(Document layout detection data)
=== Section Start ===
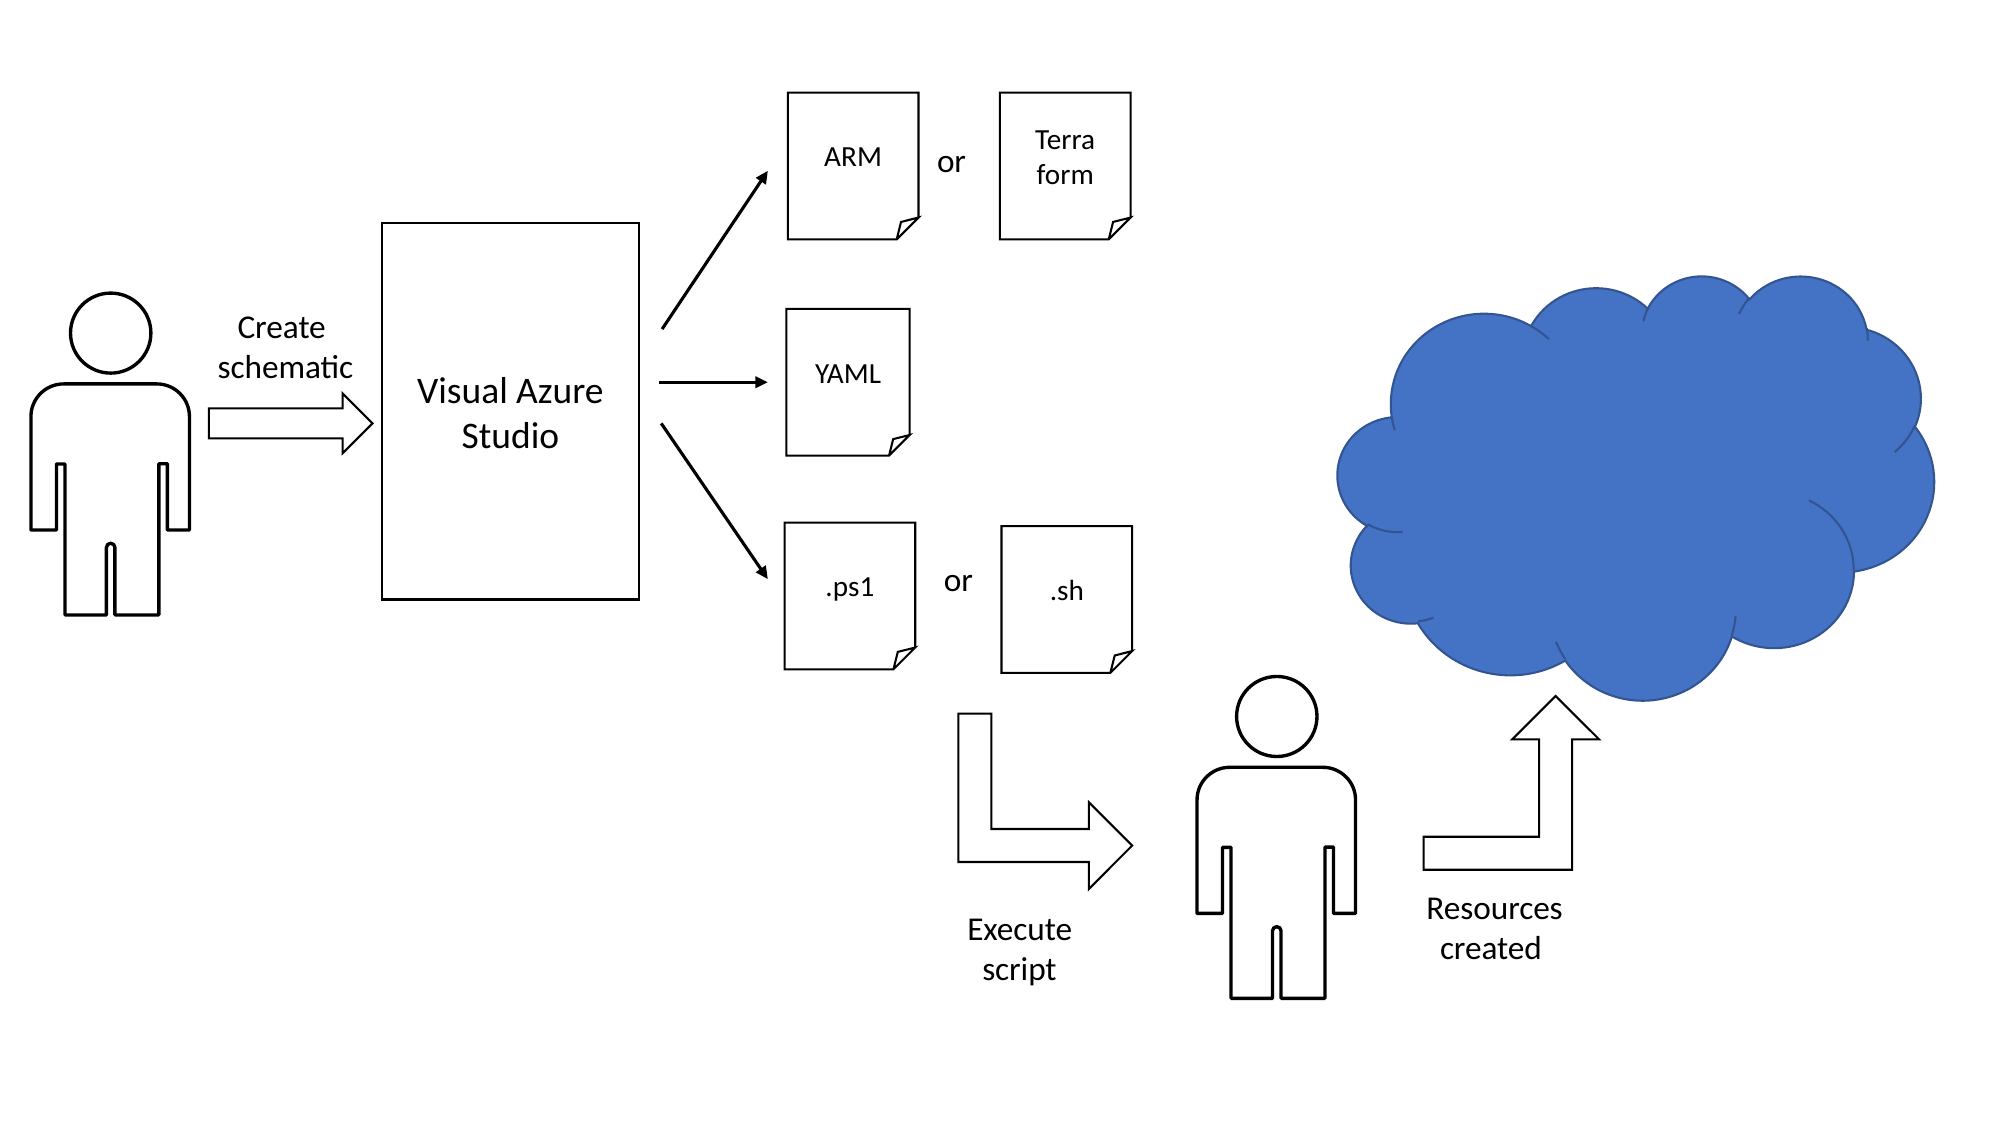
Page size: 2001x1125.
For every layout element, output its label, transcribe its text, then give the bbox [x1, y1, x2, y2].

picture [1190, 669, 1361, 1004]
text_box or [918, 131, 985, 187]
text_box [1336, 275, 1936, 702]
text_box [207, 393, 375, 456]
text_box Execute script [934, 899, 1105, 995]
text_box [1422, 694, 1602, 871]
text_box .sh [1000, 525, 1136, 674]
picture [24, 286, 195, 621]
text_box YAML [785, 307, 914, 457]
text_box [662, 170, 768, 330]
text_box Create schematic [200, 297, 371, 393]
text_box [661, 423, 768, 579]
text_box Terra form [998, 91, 1134, 241]
text_box or [925, 551, 992, 606]
text_box Visual Azure Studio [381, 222, 640, 601]
text_box .ps1 [783, 521, 919, 671]
text_box ARM [786, 91, 922, 241]
text_box Resources created [1409, 878, 1580, 974]
text_box [957, 712, 1134, 892]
=== Section End ===
## Activity
Where a picture appears, skip it and copy the rest of the data word for word.

## Result for this task
Page size: 2001x1125.
For every layout element, output its label, transcribe its text, then give the bbox [x1, y1, x2, y2].

picture [1190, 669, 1361, 1004]
text_box or [918, 131, 985, 187]
text_box [1336, 275, 1936, 702]
text_box [207, 393, 375, 456]
text_box Execute script [934, 899, 1105, 995]
text_box [1422, 694, 1602, 871]
text_box .sh [1000, 525, 1136, 674]
picture [24, 286, 195, 621]
text_box YAML [785, 307, 914, 457]
text_box [662, 170, 768, 330]
text_box Create schematic [200, 297, 371, 393]
text_box [661, 423, 768, 579]
text_box Terra form [998, 91, 1134, 241]
text_box or [925, 551, 992, 606]
text_box Visual Azure Studio [381, 222, 640, 601]
text_box .ps1 [783, 521, 919, 671]
text_box ARM [786, 91, 922, 241]
text_box Resources created [1409, 878, 1580, 974]
text_box [957, 712, 1134, 892]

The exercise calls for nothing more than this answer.